> _SUPPLIED MATERIAL_:

======

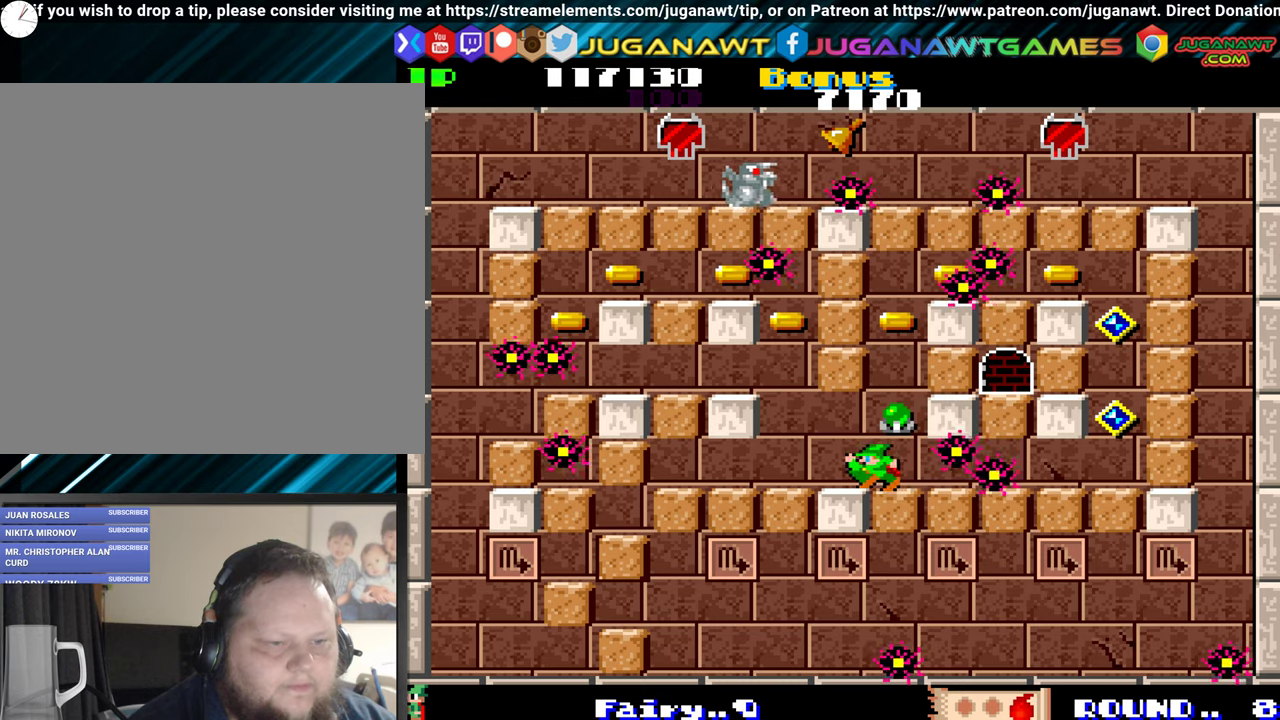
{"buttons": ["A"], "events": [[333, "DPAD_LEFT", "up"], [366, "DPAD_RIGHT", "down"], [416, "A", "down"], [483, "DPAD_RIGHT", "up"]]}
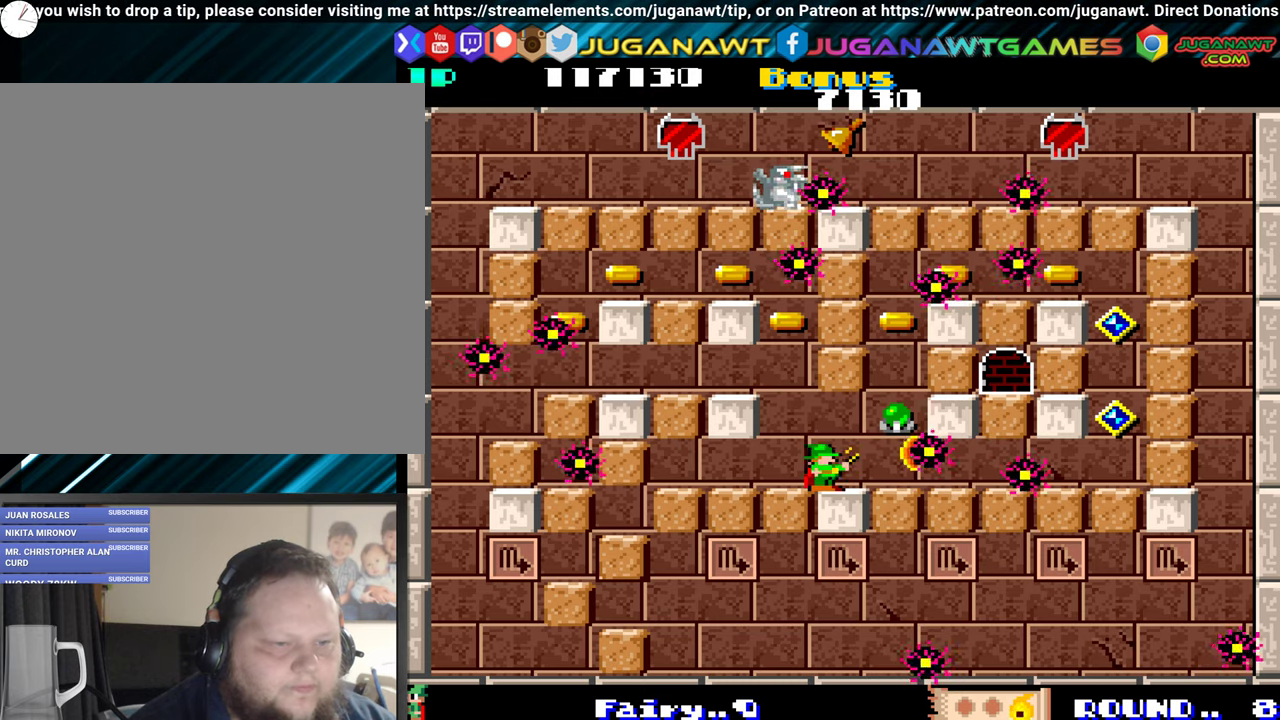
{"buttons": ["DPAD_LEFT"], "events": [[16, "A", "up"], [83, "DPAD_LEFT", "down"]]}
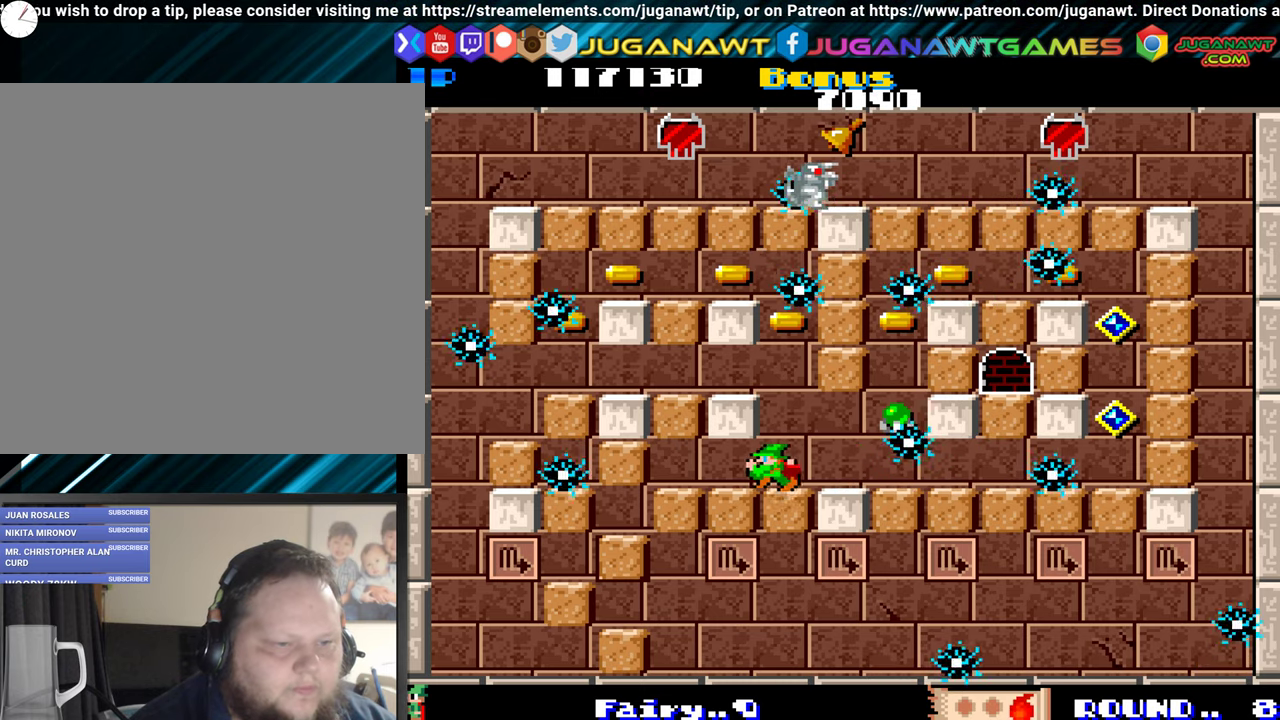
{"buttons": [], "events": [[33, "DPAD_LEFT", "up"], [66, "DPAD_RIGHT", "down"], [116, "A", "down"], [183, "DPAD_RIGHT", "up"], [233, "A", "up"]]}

======

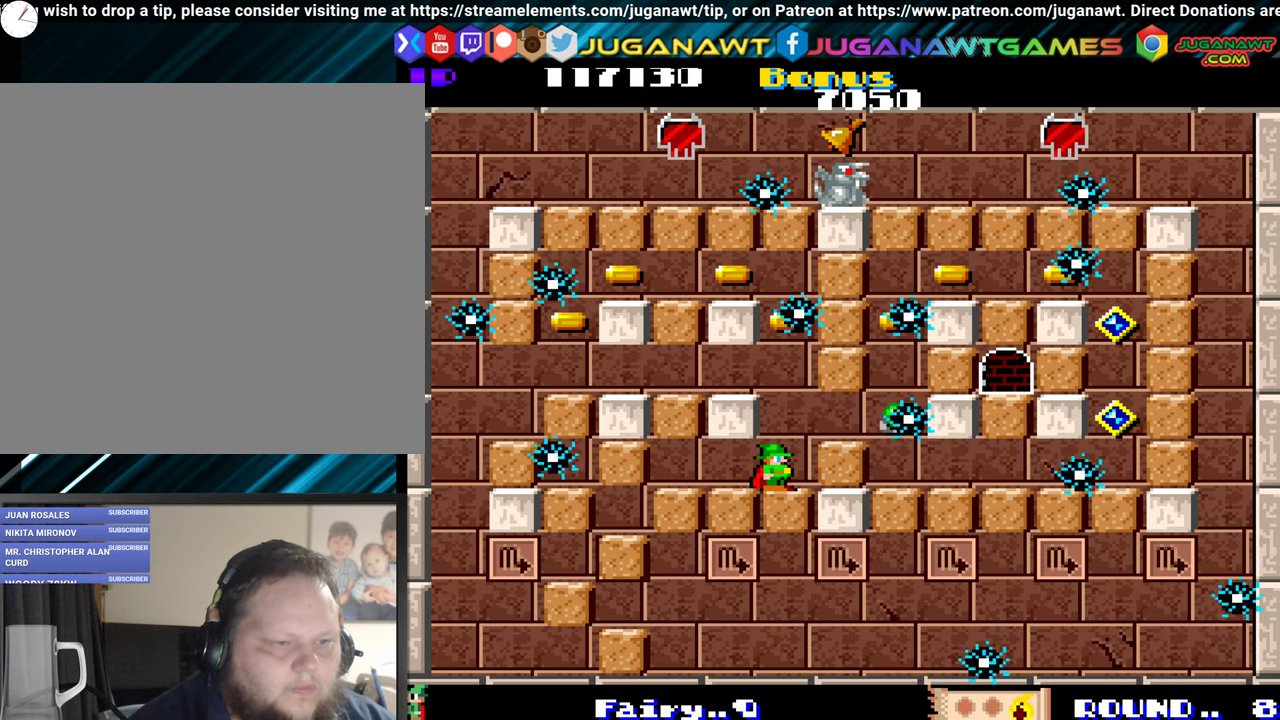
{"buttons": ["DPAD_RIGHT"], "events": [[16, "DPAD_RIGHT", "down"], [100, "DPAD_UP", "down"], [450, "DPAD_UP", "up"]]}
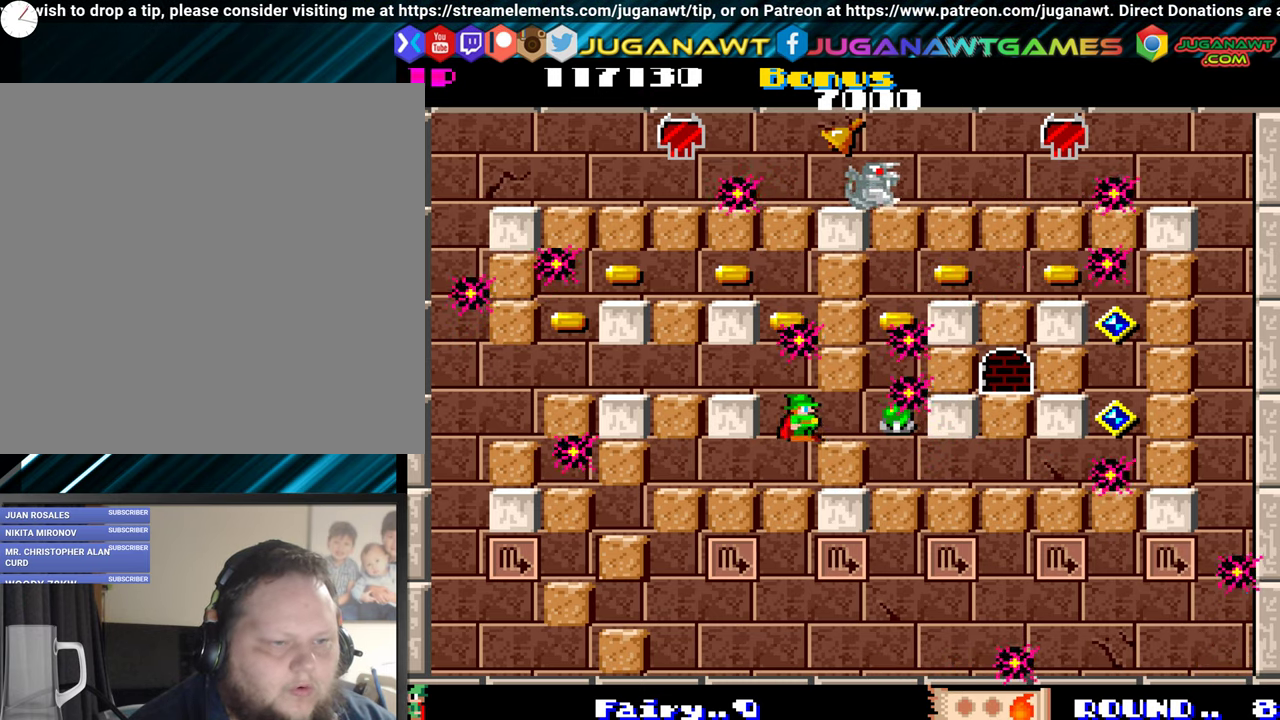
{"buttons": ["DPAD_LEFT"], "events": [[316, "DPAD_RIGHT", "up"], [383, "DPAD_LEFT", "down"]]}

======

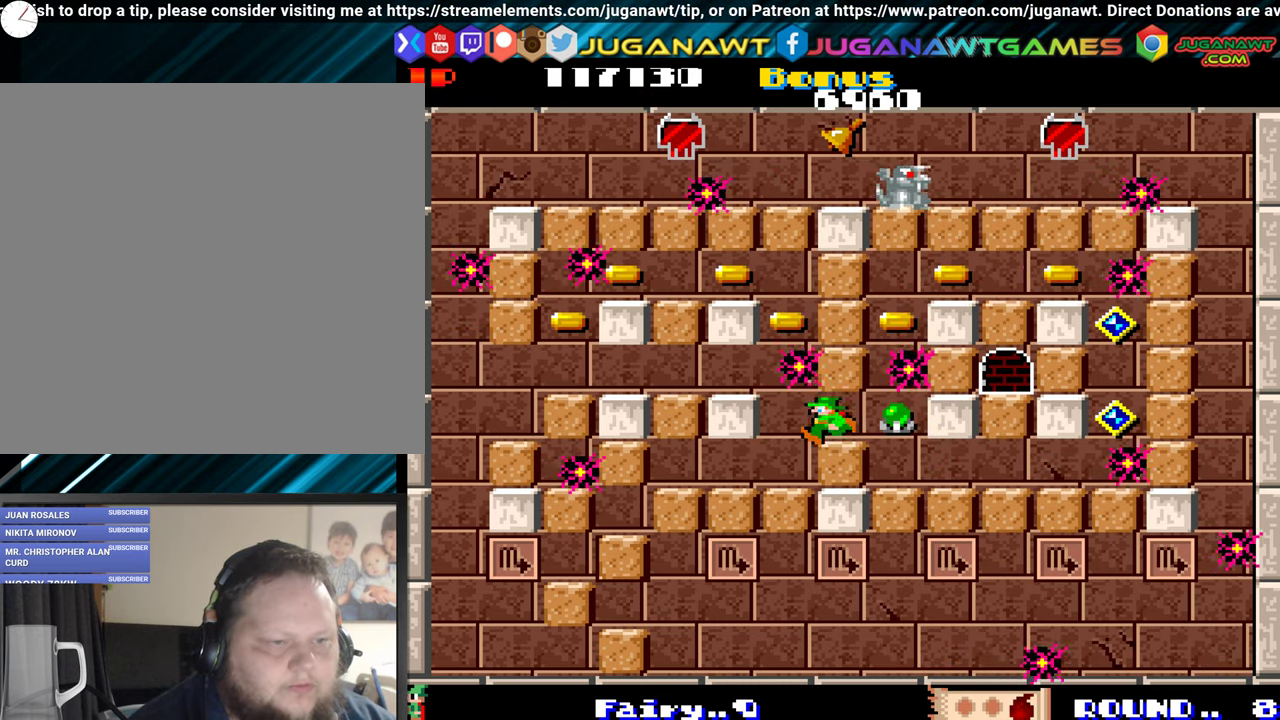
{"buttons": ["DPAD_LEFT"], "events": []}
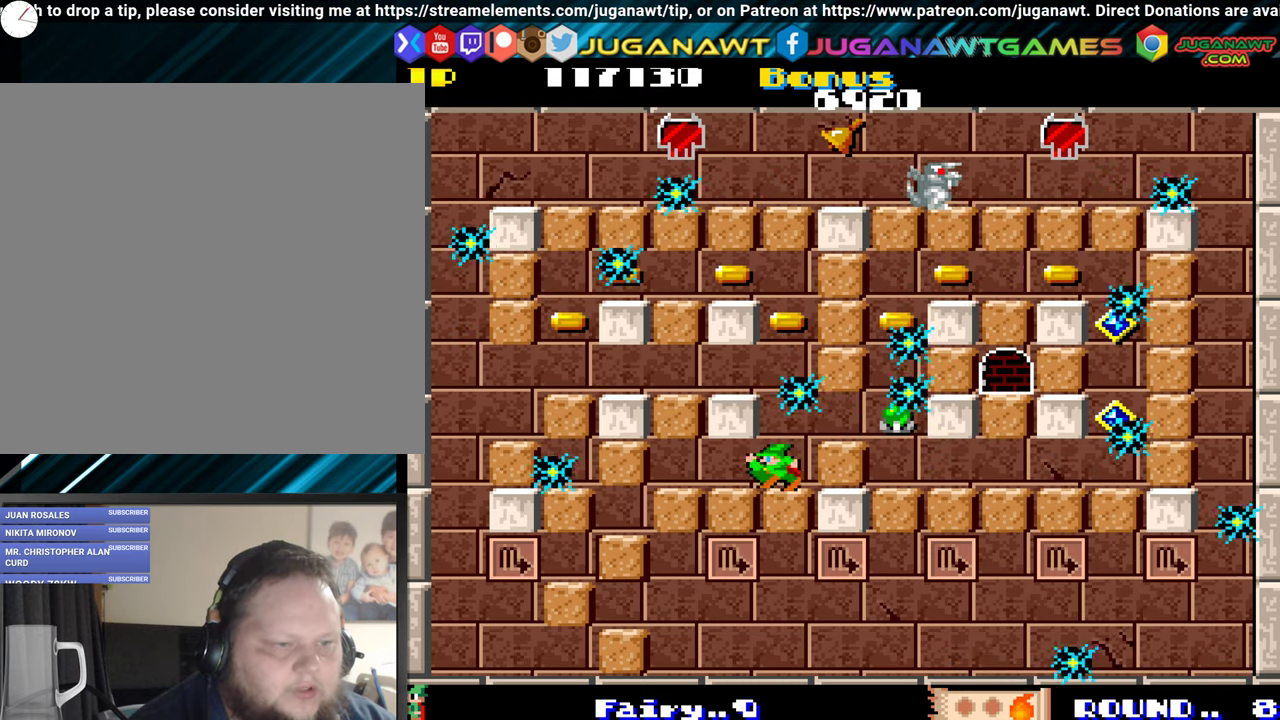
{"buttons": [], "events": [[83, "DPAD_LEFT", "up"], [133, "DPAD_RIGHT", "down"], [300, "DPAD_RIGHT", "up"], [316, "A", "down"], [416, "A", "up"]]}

======

Take every line from the data above that holds "down" and copy it out.

{"buttons": ["A"], "events": [[333, "DPAD_LEFT", "up"], [366, "DPAD_RIGHT", "down"], [416, "A", "down"], [483, "DPAD_RIGHT", "up"]]}
{"buttons": ["DPAD_LEFT"], "events": [[16, "A", "up"], [83, "DPAD_LEFT", "down"]]}
{"buttons": [], "events": [[33, "DPAD_LEFT", "up"], [66, "DPAD_RIGHT", "down"], [116, "A", "down"], [183, "DPAD_RIGHT", "up"], [233, "A", "up"]]}
{"buttons": ["DPAD_RIGHT"], "events": [[16, "DPAD_RIGHT", "down"], [100, "DPAD_UP", "down"], [450, "DPAD_UP", "up"]]}
{"buttons": ["DPAD_LEFT"], "events": [[316, "DPAD_RIGHT", "up"], [383, "DPAD_LEFT", "down"]]}
{"buttons": [], "events": [[83, "DPAD_LEFT", "up"], [133, "DPAD_RIGHT", "down"], [300, "DPAD_RIGHT", "up"], [316, "A", "down"], [416, "A", "up"]]}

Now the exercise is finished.